寸儿一把夺过这株蒲公英,紧紧地攥在手心。
“你一直在为我的病找药,却不知道你就是维持我平淡生活的一味药。好好活下去,你是个医才,只是你以药养人的执念太深”,少年慢慢地合上了眼,微笑着说,“好吃好喝好睡。”
少年的手从寸儿的手中落下,他,没了。
寸儿抹干眼泪后,取出她的炉子,狠狠地摔到地上。
“你们自由了。”
她放了那些人,也放下了这么多年的怨恨。
“没错,我的确是一株药。一株还没有试过的药。”
(五)
我记得,在我松开手后,镜子倒地碎了。可我没有随着那个奇怪的空间消失,反而成为了寸儿心上人的躯体的主灵。她以为将自己的药气和药灵输给少年,少年就可能活过来,定不曾想我借尸还魂了。我的脑子里有三个人的记忆,捡了个大便宜,得了这一身医术。

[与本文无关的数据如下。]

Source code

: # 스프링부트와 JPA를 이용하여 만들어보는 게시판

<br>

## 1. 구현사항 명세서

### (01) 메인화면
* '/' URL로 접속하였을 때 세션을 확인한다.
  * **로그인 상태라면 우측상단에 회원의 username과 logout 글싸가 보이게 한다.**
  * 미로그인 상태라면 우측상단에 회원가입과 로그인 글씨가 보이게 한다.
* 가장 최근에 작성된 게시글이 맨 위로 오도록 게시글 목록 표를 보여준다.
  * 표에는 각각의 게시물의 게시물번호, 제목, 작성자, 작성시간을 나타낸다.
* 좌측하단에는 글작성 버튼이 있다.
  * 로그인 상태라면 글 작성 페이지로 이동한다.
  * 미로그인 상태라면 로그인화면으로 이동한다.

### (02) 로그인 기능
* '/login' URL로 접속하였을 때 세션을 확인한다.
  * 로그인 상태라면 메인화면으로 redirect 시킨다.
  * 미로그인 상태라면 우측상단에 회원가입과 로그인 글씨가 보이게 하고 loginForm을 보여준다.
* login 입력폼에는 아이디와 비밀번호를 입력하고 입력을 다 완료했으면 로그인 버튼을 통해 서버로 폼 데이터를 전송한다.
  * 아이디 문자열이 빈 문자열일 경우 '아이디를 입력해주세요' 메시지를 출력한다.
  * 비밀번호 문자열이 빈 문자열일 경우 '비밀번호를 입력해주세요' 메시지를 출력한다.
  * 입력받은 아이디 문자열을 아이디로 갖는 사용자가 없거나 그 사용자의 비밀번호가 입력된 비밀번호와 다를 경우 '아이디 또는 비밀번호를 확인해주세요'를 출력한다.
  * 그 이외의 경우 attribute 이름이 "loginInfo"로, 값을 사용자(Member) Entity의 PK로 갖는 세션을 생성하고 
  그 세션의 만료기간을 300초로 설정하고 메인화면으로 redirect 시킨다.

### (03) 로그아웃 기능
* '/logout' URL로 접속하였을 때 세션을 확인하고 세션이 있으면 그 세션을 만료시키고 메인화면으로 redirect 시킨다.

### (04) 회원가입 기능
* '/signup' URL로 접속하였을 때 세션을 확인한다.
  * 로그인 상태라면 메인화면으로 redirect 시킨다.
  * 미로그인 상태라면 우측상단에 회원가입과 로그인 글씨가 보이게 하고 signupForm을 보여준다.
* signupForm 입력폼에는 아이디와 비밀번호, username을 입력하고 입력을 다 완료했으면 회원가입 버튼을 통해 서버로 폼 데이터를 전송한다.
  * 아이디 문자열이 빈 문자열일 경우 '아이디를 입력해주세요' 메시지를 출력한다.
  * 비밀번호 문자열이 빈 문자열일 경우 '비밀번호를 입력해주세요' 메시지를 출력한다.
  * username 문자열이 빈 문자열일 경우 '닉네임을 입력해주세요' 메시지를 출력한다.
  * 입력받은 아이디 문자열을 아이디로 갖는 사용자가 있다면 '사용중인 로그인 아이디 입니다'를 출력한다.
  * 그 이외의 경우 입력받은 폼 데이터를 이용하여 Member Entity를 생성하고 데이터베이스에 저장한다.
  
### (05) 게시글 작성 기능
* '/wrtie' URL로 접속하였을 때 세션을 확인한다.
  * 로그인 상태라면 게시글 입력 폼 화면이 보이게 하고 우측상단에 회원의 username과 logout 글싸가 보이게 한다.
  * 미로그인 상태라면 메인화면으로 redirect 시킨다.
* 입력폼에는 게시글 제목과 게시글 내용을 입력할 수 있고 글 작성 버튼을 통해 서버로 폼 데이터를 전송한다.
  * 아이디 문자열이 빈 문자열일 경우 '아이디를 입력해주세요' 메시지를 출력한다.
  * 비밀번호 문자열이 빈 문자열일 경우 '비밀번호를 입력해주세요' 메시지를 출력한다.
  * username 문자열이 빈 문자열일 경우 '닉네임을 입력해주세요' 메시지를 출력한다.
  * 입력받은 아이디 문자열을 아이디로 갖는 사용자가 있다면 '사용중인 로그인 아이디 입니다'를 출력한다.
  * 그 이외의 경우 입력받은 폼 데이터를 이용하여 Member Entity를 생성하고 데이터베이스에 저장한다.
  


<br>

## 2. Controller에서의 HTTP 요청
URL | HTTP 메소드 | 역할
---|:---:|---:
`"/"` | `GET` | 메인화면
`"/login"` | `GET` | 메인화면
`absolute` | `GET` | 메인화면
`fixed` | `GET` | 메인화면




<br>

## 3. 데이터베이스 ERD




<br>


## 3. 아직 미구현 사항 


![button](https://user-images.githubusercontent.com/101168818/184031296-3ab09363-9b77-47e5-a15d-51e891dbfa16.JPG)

我没有继续住他们生活过的房子,我要做个江湖郎中。这个镇子的人活得太安逸了,不知道当他们发现傻郎中不在镇上时,他们会不会因为病痛而后悔不听当初那个少年的话呢?我要走访很多很多的地区,认识很多很多的草药,学习很多很多当地人的土方子和他们好的生活习惯,顺便给他们宣传宣传健康的生活方式。
“哈哈,我太喜欢将来的我啦!哈哈哈哈!”我忘乎所以地在街上大笑起来。突然一个大娘使劲拉我的胳膊,嘴里还喊着“起来!起来!”。
她是在说什么方言吗?为什么叫站着的我“起来”?
不妙!
“我醒了!醒了!别……”
话都没说完,老妈一把就把我给拉下了床。接着她又骂骂咧咧地走出我的房间。我坐在地上,缓过神后摸了摸自己的发际线,长呼了一口气。
“为了发际线!为了新生活!我不要熬鹰了!我不要做药罐子了!”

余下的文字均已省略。